Just back from a challenging trip to the BWCA with my friend Ross. [photo gallery 1, photo gallery 2] We had intended to start on the Sawbill Trail, but were told to evacuate just as we got there due to the rapidly expanding Pagami Creek Fire. (Satellite photos show this plume forming in less than two hours!)
There was a very strong west wind and the fire had doubled in less than 24 hours. [video] So we headed for the Gunflint Trail and the extreme NE corner of the park. The shore of Lake Superior was still smokey, but we found clear air as we drove north. We entered at East Bearskin and after two short portages we established a base camp on Canoe Lake. [map] This turned out to be an excellent choice. Canoe is a smaller lake with great views and we had a pair of resident loons who were still wailing and laughing even though the breeding season was over.
We had a chance to get setup before it started raining. Then the rain came in bands with sun shafts and rainbows in between. “Better than a big screen TV” I said to my friend.
Over the next two days we endured rain, sleet, freezing temps, and SNOW! But the lake water was warm and our gear held up well.
Along the Johnson Falls Trail
On day two we hiked the long portage to Pine Lake and took the side trail to Johnson Falls. This was a cold, grey day but we managed to enjoy ourselves and take a few good photos. By the time we got back to our campsite, we were ready to get out of our wet clothes and head into the tents as soon as it got dark.
Misty Morning on Canoe Lake
On the third day we portaged into Crystal Lake, which lived up to its name. The water was very clear and deep. We ate lunch at the first of two campsites and then paddled down to the other end to find the portage into the next lake. We had read two lines in a guidebook that indicated there was a failed silver mine from the 1880’s there, so we set out to find it. Both the lake and mine are named after William Spaulding who thought there was significant wealth to be found there. By a process of elimination and a few good guesses we actually found it! A 16×8 foot hole reinforced with timbers. We could see no sign of the cabin and other paraphernalia mentioned by others. This really isn’t that surprising. The woods were very thick with lots of downed trees.

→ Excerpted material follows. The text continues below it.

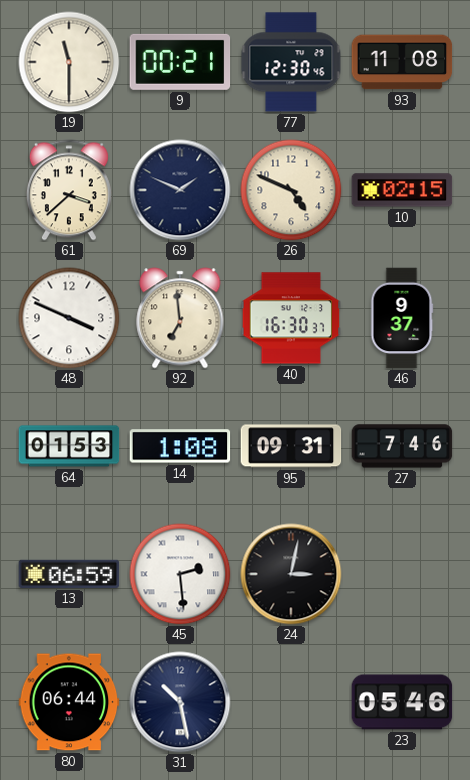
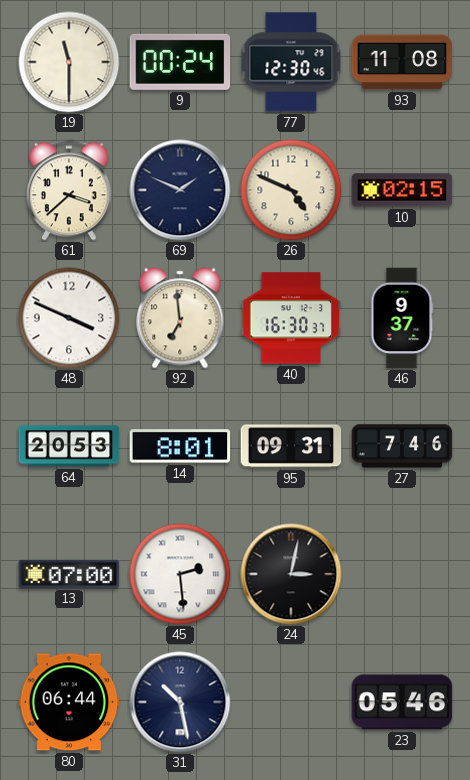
9: 00:21 -> 00:24
64: 01:53 -> 20:53
14: 1:08 -> 8:01
13: 06:59 -> 07:00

We saw a fair number of critters including Mergansers, Loons, Red Squirrels gathering white pinecones nearly as long as they were, and a lone Otter who swam around our shoreline. I decided to call our campsite Otter Point! We heard both Barred and Great Horned Owls, Piliated Woodpeckers and many smaller birds. And did I mention several Bald Eagles?!
So in the end, we had a great trip with some real challenges. Wet-boot portaging was only possible for me because the water was still warm from the summer. I’m going to reconsider my footwear before the next late season trip. Stay warm!